The old woman nodded silently and kissed Serena one last time, and then, nodding to the two women and the nuns, she stepped gracefully backward and the nuns put their arms around Serena and began to lead her away. She would walk for several miles that night to their convent. The next day they would take her with a group of other children to their sister house by bus some hundred miles away. From there she would be passed on to another group and eventually taken out of Switzerland. Their goal was London, and from there, the States. It would be a long and difficult journey, and there was always the danger of a bombing in London, or at sea. The route that Alicia had chosen for her grandchild was one of possible danger and an even greater chance for safety and survival. To stay in Italy would have meant certain disaster, in one way or another, and she would have died before she would have let them touch Serena. She owed Graziella and Umberto that much, after what Sergio had done. She had no one now, except Serena … a tiny speck of dark brown, her pale gold hair shoved into a dark knitted hat … as they reached the last knoll and then turned, with a last wave from Serena, and then they disappeared.
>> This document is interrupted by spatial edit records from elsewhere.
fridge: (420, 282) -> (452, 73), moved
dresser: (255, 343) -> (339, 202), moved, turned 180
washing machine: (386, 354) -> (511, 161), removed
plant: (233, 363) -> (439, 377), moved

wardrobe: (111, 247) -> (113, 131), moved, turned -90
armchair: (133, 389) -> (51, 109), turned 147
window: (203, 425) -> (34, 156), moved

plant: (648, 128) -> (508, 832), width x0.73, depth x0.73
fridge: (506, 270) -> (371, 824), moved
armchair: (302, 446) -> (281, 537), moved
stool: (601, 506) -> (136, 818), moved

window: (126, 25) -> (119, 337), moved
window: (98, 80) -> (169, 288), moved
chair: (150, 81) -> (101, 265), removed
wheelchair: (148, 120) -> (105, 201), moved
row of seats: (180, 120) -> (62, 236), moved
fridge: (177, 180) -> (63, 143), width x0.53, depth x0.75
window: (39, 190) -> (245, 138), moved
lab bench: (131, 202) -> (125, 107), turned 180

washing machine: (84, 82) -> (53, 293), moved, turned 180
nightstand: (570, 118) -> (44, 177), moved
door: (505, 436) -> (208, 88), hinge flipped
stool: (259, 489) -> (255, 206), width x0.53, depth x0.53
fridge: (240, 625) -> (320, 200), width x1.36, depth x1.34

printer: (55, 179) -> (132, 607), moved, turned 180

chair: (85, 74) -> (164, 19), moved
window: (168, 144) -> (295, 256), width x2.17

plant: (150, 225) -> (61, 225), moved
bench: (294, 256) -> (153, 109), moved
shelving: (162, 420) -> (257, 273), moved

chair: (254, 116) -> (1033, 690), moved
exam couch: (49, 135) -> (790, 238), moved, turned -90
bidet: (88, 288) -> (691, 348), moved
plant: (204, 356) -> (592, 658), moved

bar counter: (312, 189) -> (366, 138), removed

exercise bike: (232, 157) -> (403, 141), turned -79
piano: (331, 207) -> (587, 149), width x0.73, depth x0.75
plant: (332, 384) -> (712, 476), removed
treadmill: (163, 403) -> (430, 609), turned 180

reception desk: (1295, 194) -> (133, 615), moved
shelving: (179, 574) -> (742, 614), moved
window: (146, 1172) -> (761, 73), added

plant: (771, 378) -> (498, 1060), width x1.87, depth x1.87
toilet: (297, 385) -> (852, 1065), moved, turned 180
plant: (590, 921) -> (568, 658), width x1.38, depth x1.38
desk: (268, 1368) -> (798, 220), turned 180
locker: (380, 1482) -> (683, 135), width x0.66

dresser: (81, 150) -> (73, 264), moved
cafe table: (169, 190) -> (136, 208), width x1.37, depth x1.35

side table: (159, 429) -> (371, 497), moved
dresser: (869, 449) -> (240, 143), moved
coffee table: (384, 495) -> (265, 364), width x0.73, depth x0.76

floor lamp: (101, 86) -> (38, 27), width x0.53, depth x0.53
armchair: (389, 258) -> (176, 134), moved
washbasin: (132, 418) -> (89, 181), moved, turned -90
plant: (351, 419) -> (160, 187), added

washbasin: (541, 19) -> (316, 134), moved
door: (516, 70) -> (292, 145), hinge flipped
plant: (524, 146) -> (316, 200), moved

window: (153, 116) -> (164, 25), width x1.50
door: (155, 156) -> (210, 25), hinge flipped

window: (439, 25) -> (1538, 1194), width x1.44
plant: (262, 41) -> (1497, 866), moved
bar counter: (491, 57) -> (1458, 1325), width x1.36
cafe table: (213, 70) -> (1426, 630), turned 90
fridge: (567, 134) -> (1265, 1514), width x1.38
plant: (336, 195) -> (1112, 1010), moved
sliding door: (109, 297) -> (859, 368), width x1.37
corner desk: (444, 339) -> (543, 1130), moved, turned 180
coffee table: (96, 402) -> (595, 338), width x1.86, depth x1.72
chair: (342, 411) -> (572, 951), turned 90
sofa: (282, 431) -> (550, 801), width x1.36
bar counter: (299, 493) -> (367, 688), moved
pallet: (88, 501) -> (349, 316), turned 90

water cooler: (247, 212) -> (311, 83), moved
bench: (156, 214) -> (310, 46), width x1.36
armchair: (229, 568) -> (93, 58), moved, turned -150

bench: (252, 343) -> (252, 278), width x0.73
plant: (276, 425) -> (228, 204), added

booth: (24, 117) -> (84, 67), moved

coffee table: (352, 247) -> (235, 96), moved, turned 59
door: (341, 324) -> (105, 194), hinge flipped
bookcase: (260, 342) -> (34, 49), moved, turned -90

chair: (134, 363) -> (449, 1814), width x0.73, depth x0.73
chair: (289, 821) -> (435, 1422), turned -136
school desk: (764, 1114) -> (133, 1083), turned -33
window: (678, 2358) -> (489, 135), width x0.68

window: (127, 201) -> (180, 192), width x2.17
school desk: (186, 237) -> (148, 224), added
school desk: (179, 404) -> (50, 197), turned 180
For Serena it had been a long and terrifying journey, complete with five days and nights in air-raid shelters in London, and at last they had fled to the countryside, and left on a freighter out of Dover. The crossing to the States had been grim, and Serena had said not a word for days. She spoke no English. Several of the nuns accompanying them spoke French, as did Serena, but she had no wish to speak to anyone at all. She had lost everyone now. Everyone and everything. Her parents, her uncle, her grandmother, her home, and at last her country. There was nothing left. She had stood on deck, a solitary figure in brown and gray, with the wind whipping the long sheets of pale blond hair around her head. The nuns had watched her, saying nothing at all. At first they had been afraid that she might do something desperate, but in time they came to understand her. You could learn a lot about the child simply from watching her. She had an extraordinary sort of dignity about her. One sensed her strength and her pride and at the same time her sorrow and her loss. There were others in the group of children going to the States who had suffered losses similar to Serena's, two of the children had lost both parents and all their brothers and sisters in air raids, several had lost at least one parent, all had lost beloved friends. But Serena had lost something more. When she learned of her uncle's betrayal of her father, she had lost her faith and trust in people as well. The only person she had trusted in the past two years was her grandmother. She trusted no one else. Not the servants, not the soldiers, not the government. No one. And now the one person she could count on was nowhere near. When one looked into the deep green eyes, one saw a bottomless sorrow that tore at one's heart, a grief beyond measure, a despair visible in children's eyes only in times of war.